3. Results and discussion

4. Summary

In this paper it is shown that the use of oblate-like distortions in shapes of raindrops does not make a significant difference in some microphysical parameterizations such as continuous collection and evaporation. The biggest errors arise when more exact approximations (e.g., for distorted drop shape or oblate-like diameter) are not combined with appropriately sophisticated approximations for other variables dependent on drop shape and diameter (e.g., terminal velocity). For this study, we propose a new terminal velocity formulation as well as new continuous-collection and evaporation parameterizations. All parameterizations and solutions were derived and computed using truncated distributions at diameters of 8 mm for raindrops. The results from this study show the following five results as compared with the LFO83-like solutions:

1. Continuous-collection rates are slightly larger (N_t = 2000) or slightly smaller (N_t = 500) using oblate-like diameters and the new O(3) terminal velocity expression. Coincidental agreement owes to cancellation of two large errors in the LFO83-like solutions.

2. Evaporation rates are generally smaller using oblate-like diameters and the new terminal velocity expression, and differences in rates grow as the drop distribution is weighted toward larger sizes.

3. Solutions behaved similarly for various values of the distribution shape parameter ν for both continuous-collection and evaporation rates.

4. Although the exercise we went through in this paper came up with some complicated solutions for some parameterizations, we are comforted that what previously has been used or something akin to it gives reasonable results in comparison with these more sophisticated approaches.
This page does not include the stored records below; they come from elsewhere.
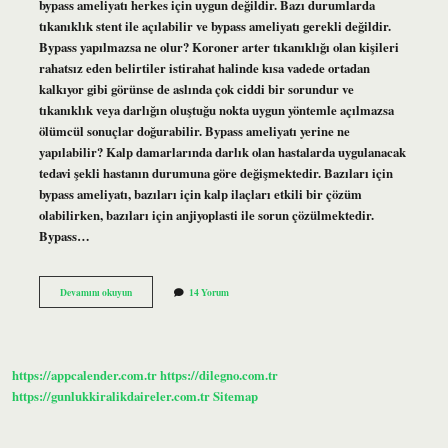
bypass ameliyatı herkes için uygun değildir. Bazı durumlarda
tıkanıklık stent ile açılabilir ve bypass ameliyatı gerekli değildir.
Bypass yapılmazsa ne olur? Koroner arter tıkanıklığı olan kişileri
rahatsız eden belirtiler istirahat halinde kısa vadede ortadan
kalkıyor gibi görünse de aslında çok ciddi bir sorundur ve
tıkanıklık veya darlığın oluştuğu nokta uygun yöntemle açılmazsa
ölümcül sonuçlar doğurabilir. Bypass ameliyatı yerine ne
yapılabilir? Kalp damarlarında darlık olan hastalarda uygulanacak
tedavi şekli hastanın durumuna göre değişmektedir. Bazıları için
bypass ameliyatı, bazıları için kalp ilaçları etkili bir çözüm
olabilirken, bazıları için anjiyoplasti ile sorun çözülmektedir.
Bypass…
Bypass
Devamını okuyun
14 Yorum
Olmak
Şart
Mı
https://appcalender.com.tr
https://dilegno.com.tr
https://gunlukkiralikdaireler.com.tr
Sitemap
5. The complicated expressions can be built up into lookup tables that make solutions available as quick as or more quickly than integrating equations from, say, LFO83.
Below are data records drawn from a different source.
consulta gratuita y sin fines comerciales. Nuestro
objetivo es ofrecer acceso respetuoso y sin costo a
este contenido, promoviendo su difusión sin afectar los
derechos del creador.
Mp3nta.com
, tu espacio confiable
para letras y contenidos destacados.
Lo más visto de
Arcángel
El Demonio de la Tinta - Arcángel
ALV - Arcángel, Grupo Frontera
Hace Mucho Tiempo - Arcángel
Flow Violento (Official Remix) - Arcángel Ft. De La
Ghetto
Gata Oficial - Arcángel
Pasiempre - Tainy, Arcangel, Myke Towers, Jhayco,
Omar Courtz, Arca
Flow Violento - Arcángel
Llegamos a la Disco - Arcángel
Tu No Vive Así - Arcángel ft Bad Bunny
The differences might seem small in these simple calculations, though their inclusion might be important in certain types of clouds such as Hawaiian rainbands and may have unexpected importance in other types of clouds as well. Future testing is needed of these improved microphysics parameterizations in cloud models to investigate their time-integrated impact. In addition, tests need to be done on rainfall rates with various approximations for terminal velocity. Although not done here, inspection suggests that the third-order approximation for terminal velocity presented herein as an alternative to the LO69/LFO83 terminal velocity approximation should produce smaller rainfall rates and should be more realistic. Last, though the results in this paper were intended for research models, we see no reason why, with the use of lookup tables, they could not be adopted for real-time prediction models.